Issue with HTTPS, Basic Authentication and IIS7

Topics: Web Api
Feb 1, 2012 at 2:03 PM
Edited Feb 1, 2012 at 2:06 PM

Inspired by http://pfelix.wordpress.com/2011/04/21/wcf-web-api-self-hosting-https-and-http-basic-authentication/#comment-232 from Pedro Felix, we've put together a working IIS7 implementation with Basic Authentication and HTTPS.

It's mostly working as expected, except one very strange issue in our HttpServiceHostFactory mapping. When we switch to HTTPS (HttpBindingSecurityMode.Transport), the following error message shows up on the screen. 

The provided URI scheme 'http' is invalid; expected 'https'.
Parameter name: context.ListenUriBaseAddress

Description: An unhandled exception occurred during the execution of the current web request. Please review the stack trace for more information about the error and where it originated in the code.

Exception Details: System.ArgumentException: The provided URI scheme 'http' is invalid; expected 'https'.
Parameter name: context.ListenUriBaseAddress

If we manually alter (hacks) the baseURL before creating the EndPoint, everything works like a charm. See sample code below for creating a single endpoint using the URL-hack.

This is of course not very sustainable, and hopefully there is way to configure the framework to handle this automatically.

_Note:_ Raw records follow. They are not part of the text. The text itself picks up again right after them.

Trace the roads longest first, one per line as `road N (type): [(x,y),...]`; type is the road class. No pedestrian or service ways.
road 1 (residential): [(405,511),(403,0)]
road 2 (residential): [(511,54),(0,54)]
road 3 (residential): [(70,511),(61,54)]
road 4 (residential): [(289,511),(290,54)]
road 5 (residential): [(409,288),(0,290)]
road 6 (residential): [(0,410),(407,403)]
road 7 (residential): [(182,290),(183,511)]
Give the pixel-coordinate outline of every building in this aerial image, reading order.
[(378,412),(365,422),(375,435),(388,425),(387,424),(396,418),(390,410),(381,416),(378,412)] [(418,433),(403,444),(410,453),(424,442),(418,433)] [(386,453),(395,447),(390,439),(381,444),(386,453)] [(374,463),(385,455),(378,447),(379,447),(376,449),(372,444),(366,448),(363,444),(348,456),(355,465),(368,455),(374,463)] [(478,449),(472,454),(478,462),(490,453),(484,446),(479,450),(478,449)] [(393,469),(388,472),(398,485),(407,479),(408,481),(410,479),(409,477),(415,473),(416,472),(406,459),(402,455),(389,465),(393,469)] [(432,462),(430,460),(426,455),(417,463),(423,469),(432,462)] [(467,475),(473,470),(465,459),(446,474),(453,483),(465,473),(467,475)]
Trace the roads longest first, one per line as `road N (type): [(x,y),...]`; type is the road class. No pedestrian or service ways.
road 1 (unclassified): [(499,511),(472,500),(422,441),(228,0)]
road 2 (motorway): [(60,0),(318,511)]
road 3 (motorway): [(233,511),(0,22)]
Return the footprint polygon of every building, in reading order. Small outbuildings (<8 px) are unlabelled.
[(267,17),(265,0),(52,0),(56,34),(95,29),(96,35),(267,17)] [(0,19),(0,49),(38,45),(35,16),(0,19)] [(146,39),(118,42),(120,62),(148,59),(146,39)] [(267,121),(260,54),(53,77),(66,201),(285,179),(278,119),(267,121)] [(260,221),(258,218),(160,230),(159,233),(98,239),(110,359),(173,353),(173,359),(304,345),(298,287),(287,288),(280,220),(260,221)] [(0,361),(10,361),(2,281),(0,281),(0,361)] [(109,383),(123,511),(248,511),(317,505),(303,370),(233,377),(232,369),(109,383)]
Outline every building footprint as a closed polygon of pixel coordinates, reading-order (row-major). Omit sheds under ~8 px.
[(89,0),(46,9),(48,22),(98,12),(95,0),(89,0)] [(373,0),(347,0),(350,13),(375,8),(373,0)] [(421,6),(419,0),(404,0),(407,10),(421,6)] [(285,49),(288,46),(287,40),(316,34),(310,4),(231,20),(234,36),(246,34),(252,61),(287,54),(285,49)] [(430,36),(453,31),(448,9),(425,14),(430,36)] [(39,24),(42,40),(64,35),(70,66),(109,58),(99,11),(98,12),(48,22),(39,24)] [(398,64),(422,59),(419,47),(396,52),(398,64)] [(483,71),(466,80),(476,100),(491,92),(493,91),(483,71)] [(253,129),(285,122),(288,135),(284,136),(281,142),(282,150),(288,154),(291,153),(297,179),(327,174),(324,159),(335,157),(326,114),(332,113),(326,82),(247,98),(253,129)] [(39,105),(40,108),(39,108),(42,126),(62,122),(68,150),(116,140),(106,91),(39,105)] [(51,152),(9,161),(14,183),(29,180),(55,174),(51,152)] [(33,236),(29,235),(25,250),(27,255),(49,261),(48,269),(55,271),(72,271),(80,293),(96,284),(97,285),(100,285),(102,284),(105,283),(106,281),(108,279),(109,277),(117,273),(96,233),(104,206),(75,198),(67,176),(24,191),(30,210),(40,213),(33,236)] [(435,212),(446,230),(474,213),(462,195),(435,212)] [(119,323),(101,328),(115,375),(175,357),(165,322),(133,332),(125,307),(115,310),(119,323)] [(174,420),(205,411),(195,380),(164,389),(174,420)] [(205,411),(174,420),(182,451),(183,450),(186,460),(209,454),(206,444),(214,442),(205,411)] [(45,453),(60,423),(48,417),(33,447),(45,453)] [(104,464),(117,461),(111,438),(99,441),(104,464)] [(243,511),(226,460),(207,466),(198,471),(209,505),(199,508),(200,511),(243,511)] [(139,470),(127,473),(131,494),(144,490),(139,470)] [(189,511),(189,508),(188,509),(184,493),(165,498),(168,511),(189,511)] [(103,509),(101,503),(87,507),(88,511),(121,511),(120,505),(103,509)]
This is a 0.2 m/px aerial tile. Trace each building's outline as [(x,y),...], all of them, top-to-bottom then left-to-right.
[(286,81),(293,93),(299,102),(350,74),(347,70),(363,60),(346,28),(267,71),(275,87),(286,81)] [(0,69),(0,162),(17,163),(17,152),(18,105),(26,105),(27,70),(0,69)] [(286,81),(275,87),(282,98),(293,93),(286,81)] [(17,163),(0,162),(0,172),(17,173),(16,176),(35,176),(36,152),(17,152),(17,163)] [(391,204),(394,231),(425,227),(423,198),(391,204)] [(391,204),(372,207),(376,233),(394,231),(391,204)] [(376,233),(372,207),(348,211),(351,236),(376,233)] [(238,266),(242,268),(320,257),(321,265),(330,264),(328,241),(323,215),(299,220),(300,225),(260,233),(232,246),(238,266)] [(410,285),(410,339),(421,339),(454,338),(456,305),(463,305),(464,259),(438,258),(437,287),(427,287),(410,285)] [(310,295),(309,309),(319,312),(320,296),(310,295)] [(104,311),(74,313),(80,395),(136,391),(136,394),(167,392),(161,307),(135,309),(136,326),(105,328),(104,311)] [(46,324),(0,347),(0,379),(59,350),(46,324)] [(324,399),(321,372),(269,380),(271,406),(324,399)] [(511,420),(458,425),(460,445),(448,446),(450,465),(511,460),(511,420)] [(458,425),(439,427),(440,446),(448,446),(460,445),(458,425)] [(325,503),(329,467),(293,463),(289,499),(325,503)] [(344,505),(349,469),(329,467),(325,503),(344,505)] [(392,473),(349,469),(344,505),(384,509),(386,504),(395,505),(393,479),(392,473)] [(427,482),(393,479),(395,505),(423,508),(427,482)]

public class MyServiceHostFactory : HttpServiceHostFactory {

protected override ServiceHost CreateServiceHost(Type serviceType, Uri[] baseAddresses) {       

var host = base.CreateServiceHost(serviceType, baseAddresses) as HttpServiceHost;

var binding = new HttpBinding(HttpBindingSecurityMode.Transport);       
binding.Security.Transport.ClientCredentialType = HttpClientCredentialType.Basic;       
//var baseurl = baseAddresses[0];  /When using this option, mapping error occurs       
var baseurl = new Uri(baseAddresses[0].OriginalString.Replace("http", "https").Replace(":7000",""));                   
var ep = host.AddServiceEndpoint(serviceType, binding, baseurl);       
ep.Behaviors.Add((new HttpBehavior { HelpEnabled = true, TestClientEnabled = true, OperationHandlerFactory = new MyOperationHandlerFactory() }));

return host; }}

 

Feb 1, 2012 at 3:28 PM

This is from my HttpConfiguration but it demonstrates what you need to do:

Security = (uri, bindingSecurity) => bindingSecurity.Mode = uri.Scheme.ToLower() ==
"https" ? HttpBindingSecurityMode.Transport : HttpBindingSecurityMode 
.None,

Feb 1, 2012 at 4:47 PM

Thanks David

This works well with RouteCollection.MapServiceRoute since it has a HttpConfiguration parameter.

I'm currently doing the following when creating/adding my Route with the above factory.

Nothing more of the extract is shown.